Task item
Each line from the one containing "822 624 10.02" through the final line of the records is to be repeated exactly, with no additions.

Entries supplied

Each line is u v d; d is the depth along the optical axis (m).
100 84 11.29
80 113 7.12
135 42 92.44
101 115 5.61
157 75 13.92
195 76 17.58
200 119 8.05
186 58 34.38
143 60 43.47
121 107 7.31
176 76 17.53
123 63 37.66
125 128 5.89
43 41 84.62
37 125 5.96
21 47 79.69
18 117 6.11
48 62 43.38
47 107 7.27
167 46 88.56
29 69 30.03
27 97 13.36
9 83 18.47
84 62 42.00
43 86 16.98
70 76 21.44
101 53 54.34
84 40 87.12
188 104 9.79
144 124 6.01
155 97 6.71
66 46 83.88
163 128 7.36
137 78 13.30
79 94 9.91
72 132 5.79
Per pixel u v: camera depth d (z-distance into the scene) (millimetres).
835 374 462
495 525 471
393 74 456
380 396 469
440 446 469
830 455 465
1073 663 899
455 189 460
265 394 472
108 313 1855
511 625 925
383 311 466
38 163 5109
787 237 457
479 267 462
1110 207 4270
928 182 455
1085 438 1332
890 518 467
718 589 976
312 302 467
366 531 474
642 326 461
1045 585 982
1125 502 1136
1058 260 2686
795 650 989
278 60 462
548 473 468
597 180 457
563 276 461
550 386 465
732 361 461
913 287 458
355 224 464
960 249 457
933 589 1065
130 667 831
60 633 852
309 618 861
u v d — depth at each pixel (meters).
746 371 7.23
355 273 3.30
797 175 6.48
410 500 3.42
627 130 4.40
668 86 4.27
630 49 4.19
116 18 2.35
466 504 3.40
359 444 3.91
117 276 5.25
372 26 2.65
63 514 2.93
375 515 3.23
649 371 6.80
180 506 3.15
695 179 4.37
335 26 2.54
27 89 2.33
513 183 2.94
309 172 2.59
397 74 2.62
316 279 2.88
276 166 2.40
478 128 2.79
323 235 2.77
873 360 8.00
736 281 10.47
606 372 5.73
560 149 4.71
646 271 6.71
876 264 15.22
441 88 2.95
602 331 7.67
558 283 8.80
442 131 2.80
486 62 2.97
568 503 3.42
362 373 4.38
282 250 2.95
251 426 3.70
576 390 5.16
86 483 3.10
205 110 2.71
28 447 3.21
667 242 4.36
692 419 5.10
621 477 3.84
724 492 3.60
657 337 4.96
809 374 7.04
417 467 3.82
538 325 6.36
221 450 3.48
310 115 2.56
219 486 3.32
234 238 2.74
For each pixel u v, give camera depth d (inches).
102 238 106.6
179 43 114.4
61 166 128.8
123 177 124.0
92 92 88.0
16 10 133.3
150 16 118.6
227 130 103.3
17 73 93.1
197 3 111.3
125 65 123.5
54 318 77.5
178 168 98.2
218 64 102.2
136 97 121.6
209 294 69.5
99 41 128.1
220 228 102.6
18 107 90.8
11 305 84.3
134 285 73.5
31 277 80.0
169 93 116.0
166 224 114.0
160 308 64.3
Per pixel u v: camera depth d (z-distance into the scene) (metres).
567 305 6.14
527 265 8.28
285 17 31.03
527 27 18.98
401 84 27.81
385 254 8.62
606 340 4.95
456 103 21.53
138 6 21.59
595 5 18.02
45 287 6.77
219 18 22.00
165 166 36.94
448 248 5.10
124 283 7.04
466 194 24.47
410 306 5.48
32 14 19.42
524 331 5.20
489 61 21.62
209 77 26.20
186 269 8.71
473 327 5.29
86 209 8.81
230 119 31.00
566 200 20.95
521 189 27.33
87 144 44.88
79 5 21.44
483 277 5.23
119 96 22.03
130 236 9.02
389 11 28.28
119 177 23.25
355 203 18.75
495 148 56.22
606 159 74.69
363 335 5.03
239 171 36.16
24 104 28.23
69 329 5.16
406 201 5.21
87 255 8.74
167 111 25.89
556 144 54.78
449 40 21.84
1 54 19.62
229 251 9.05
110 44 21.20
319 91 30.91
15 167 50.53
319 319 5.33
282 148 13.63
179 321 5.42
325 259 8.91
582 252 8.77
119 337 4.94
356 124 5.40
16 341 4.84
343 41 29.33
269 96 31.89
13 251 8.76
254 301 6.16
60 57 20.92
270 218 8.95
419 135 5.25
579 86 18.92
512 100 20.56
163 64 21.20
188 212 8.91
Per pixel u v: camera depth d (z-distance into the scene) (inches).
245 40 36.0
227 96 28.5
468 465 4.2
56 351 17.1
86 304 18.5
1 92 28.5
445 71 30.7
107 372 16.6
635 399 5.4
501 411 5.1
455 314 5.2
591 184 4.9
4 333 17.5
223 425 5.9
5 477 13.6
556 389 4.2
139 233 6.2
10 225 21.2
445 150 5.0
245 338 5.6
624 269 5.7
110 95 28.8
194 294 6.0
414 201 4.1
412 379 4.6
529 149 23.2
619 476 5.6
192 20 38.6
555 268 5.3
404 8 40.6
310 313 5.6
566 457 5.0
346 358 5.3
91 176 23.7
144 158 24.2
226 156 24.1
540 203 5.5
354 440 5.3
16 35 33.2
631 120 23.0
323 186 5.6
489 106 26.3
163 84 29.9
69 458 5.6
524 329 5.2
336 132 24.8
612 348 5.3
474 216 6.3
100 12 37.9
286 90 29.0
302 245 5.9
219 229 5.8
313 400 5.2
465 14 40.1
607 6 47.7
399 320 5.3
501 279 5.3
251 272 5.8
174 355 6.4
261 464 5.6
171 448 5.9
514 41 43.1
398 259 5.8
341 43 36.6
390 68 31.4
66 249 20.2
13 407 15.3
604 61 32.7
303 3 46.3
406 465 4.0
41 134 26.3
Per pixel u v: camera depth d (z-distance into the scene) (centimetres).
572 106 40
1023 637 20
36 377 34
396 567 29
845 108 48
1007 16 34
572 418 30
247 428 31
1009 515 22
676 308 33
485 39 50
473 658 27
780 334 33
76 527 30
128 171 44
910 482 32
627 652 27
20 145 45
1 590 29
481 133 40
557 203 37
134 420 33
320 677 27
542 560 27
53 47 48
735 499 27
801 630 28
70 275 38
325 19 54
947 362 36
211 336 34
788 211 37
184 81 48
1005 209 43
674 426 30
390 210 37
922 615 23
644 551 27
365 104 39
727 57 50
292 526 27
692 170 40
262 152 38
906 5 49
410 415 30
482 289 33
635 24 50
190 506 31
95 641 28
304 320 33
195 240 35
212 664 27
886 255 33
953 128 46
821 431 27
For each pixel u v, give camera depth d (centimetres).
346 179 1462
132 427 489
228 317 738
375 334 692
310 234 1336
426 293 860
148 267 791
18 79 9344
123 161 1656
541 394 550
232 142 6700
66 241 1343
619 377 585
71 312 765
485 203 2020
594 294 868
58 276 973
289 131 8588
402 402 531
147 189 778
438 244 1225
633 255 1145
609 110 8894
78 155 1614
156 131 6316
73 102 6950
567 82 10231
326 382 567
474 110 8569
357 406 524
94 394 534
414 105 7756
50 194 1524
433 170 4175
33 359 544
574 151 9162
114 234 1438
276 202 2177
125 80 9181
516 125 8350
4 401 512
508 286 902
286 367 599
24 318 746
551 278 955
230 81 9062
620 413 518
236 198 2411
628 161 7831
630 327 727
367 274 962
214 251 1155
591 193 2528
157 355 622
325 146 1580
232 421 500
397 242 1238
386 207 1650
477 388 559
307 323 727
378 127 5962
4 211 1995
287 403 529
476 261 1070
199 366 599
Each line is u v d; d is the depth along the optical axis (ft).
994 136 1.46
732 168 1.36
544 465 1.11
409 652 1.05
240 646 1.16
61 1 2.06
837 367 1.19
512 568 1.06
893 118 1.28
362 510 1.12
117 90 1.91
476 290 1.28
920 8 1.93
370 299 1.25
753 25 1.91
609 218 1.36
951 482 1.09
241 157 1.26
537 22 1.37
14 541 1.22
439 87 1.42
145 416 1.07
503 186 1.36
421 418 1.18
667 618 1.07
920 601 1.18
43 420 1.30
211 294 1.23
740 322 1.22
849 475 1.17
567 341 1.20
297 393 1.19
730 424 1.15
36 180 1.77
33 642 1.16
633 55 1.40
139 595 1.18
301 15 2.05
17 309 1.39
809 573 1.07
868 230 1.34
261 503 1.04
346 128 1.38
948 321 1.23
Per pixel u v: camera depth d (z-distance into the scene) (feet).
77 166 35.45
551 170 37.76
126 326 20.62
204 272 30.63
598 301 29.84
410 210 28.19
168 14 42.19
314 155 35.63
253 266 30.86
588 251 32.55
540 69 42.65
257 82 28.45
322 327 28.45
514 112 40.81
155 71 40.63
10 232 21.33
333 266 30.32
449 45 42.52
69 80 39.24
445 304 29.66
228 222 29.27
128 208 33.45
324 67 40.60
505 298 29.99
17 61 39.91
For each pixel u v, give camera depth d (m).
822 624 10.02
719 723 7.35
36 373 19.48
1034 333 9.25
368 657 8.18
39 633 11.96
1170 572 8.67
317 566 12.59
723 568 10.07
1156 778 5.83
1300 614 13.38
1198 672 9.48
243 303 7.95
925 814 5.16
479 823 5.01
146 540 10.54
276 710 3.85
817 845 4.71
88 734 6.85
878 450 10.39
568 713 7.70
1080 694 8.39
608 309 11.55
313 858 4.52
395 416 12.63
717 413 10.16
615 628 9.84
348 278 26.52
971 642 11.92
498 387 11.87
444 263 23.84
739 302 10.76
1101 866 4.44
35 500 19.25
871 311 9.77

Task response
822 624 10.02
719 723 7.35
36 373 19.48
1034 333 9.25
368 657 8.18
39 633 11.96
1170 572 8.67
317 566 12.59
723 568 10.07
1156 778 5.83
1300 614 13.38
1198 672 9.48
243 303 7.95
925 814 5.16
479 823 5.01
146 540 10.54
276 710 3.85
817 845 4.71
88 734 6.85
878 450 10.39
568 713 7.70
1080 694 8.39
608 309 11.55
313 858 4.52
395 416 12.63
717 413 10.16
615 628 9.84
348 278 26.52
971 642 11.92
498 387 11.87
444 263 23.84
739 302 10.76
1101 866 4.44
35 500 19.25
871 311 9.77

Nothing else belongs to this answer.